ZEIT ONLINE: Wie sehr hat Sie das geärgert?

Oetzel: Ich muss zugeben, das hat mich gewurmt. Auch weil ich wusste, dass Herr Fuhrmann es gar nicht darauf angelegt hatte, in die Bürgerschaft einzuziehen. Er ist beruflich momentan stark eingespannt. Er ist selbstständig und expandiert. Deswegen hat er auch gar keinen persönlichen Wahlkampf gemacht. Aber ich habe ihn trotzdem angerufen und gratuliert.

ZEIT ONLINE: Wie hat er reagiert?

Oetzel: Zu dem Zeitpunkt wusste er noch gar nicht, dass er es geschafft hatte. Er hat dann relativ bald gesagt: "Wie soll ich das denn schaffen?" Es war schnell klar, dass er das Mandat nicht annehmen würde. Ich bin dann für ihn nachgerückt und doch noch in die Bürgerschaft eingezogen.

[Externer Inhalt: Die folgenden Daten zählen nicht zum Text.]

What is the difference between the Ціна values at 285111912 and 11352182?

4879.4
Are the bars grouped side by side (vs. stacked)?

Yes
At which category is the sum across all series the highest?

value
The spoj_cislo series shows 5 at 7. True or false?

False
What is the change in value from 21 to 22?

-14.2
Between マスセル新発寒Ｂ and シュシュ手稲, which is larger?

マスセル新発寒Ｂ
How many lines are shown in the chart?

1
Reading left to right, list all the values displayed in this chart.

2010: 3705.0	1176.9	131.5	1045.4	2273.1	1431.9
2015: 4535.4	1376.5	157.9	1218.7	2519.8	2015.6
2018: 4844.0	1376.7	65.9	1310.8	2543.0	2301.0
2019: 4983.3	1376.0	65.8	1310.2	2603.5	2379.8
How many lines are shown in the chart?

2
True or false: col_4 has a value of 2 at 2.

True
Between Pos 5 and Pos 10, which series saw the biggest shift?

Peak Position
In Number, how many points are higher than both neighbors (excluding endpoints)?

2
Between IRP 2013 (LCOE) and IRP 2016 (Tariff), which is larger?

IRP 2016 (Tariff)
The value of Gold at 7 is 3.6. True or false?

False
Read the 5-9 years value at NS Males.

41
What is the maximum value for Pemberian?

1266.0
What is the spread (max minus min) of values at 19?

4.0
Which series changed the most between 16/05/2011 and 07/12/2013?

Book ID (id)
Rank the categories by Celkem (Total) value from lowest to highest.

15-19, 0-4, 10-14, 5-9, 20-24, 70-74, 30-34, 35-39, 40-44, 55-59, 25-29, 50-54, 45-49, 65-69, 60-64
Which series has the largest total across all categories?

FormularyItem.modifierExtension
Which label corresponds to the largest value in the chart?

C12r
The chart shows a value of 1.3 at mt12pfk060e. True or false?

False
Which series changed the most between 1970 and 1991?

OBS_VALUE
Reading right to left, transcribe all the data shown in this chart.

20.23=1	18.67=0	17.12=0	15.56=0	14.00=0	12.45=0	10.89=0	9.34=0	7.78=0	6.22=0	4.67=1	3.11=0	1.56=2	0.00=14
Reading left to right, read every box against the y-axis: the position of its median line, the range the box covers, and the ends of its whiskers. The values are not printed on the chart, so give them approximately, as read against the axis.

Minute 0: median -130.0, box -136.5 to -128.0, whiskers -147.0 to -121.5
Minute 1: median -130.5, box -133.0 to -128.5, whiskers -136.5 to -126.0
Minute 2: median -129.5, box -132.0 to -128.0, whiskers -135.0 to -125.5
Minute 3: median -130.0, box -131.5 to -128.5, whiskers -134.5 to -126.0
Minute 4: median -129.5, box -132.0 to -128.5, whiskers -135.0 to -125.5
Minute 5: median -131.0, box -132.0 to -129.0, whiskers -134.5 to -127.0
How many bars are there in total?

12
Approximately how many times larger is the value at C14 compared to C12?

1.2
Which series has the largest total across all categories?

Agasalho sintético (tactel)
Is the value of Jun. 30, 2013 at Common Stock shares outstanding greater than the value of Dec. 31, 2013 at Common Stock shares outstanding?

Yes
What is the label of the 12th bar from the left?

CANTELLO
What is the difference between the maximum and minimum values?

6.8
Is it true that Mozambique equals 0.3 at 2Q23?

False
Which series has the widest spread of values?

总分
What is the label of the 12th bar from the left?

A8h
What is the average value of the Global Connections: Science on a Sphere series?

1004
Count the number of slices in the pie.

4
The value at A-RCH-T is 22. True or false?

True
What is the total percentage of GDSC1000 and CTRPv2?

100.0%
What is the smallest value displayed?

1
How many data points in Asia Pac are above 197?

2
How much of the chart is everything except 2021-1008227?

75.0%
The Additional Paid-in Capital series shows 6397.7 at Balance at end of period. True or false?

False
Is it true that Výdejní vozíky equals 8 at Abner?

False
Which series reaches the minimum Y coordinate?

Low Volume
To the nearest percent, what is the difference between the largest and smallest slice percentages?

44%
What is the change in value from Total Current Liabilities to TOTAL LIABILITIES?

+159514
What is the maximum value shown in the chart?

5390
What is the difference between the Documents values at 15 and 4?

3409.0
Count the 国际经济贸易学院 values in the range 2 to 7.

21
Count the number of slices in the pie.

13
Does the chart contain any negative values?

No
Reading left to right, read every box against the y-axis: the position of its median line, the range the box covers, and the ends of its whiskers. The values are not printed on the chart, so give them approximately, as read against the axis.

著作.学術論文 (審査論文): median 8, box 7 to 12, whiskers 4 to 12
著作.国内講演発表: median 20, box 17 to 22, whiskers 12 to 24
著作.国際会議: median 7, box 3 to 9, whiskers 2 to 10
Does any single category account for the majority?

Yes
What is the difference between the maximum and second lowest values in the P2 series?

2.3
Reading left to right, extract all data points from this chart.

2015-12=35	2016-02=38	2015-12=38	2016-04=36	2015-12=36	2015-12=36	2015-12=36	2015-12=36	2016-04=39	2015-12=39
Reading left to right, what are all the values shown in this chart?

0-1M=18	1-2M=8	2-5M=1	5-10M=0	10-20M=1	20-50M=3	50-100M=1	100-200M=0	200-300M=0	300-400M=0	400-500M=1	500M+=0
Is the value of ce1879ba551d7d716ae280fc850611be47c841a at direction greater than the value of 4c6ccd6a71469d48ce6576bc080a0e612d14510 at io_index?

ZEIT ONLINE: Dass das als FDP-Politiker möglich ist, haben noch wenige Monate vor der Wahl selbst Optimisten nicht für möglich gehalten. Wie erklären Sie sich den Erfolg?

Oetzel: Ich glaube, es liegt vor allem daran, dass wir als FDP gemeinsam an einem Strang gezogen haben. Es ist uns gelungen, die innerparteilichen Streitereien beizulegen, die uns zwischenzeitlich viel Kraft und Sympathien gekostet haben. Und ganz wichtig: Wir haben im Laufe des Wahlkampfes den Respekt vor uns selbst zurückerlangt.

ZEIT ONLINE: Kritiker haben den Erfolg vor allem auf die Selbstinszenierung Ihrer Vorsitzenden Katja Suding zurückgeführt.

Oetzel: Natürlich stimmt es, unser Wahlkampf war sehr stark auf Katja Suding ausgerichtet. Aber sie war ja auch unsere Spitzenkandidatin. Und es hat bestimmt auch geholfen, dass sie eine intelligente und attraktive Frau ist. Das heißt aber nicht automatisch, dass wir einen inhaltsfreien Wahlkampf geführt haben. Im Gegenteil: Wir haben meiner Meinung nach mehr als alle anderen Parteien auf Inhalte gesetzt.

ZEIT ONLINE: Das haben viele anders wahrgenommen. Der Slogan "Unser Mann für Hamburg" und diese Geschichte in der Gala haben bei vielen für Verwunderung gesorgt.

Oetzel: Der Slogan hat seinen Zweck erfüllt: Das Plakat dazu ist nie in den Druck gegangen und hat trotzdem so viel Aufmerksamkeit erzeugt wie kein anderes. Die Leute haben wieder angefangen, sich mit uns zu beschäftigen. Bei der Gala-Geschichte haben sich alle auf dieses 3-Engel-für-Charlie-Foto mit Katja Suding eingeschossen. Nur zur Erinnerung: Es gab auch einen Artikel zu dem Bild.

ZEIT ONLINE: Sie sind 26 Jahre alt. Was hat Sie dazu bewogen, bereits in so jungen Jahren für die Bürgerschaft zu kandidieren.

Oetzel: Politik mache ich eigentlich schon, seit ich studiere. Ich saß lange Zeit im Studierendenparlament, war Referent und Vorsitzender im Allgemeinen Studierendenausschuss und studentisches Mitglied im Akademischen Senat. Mir macht die parlamentarische Arbeit einfach unglaublich viel Spaß. Deswegen war es natürlich sehr reizvoll, auch mal für das "große" Parlament zu kandidieren.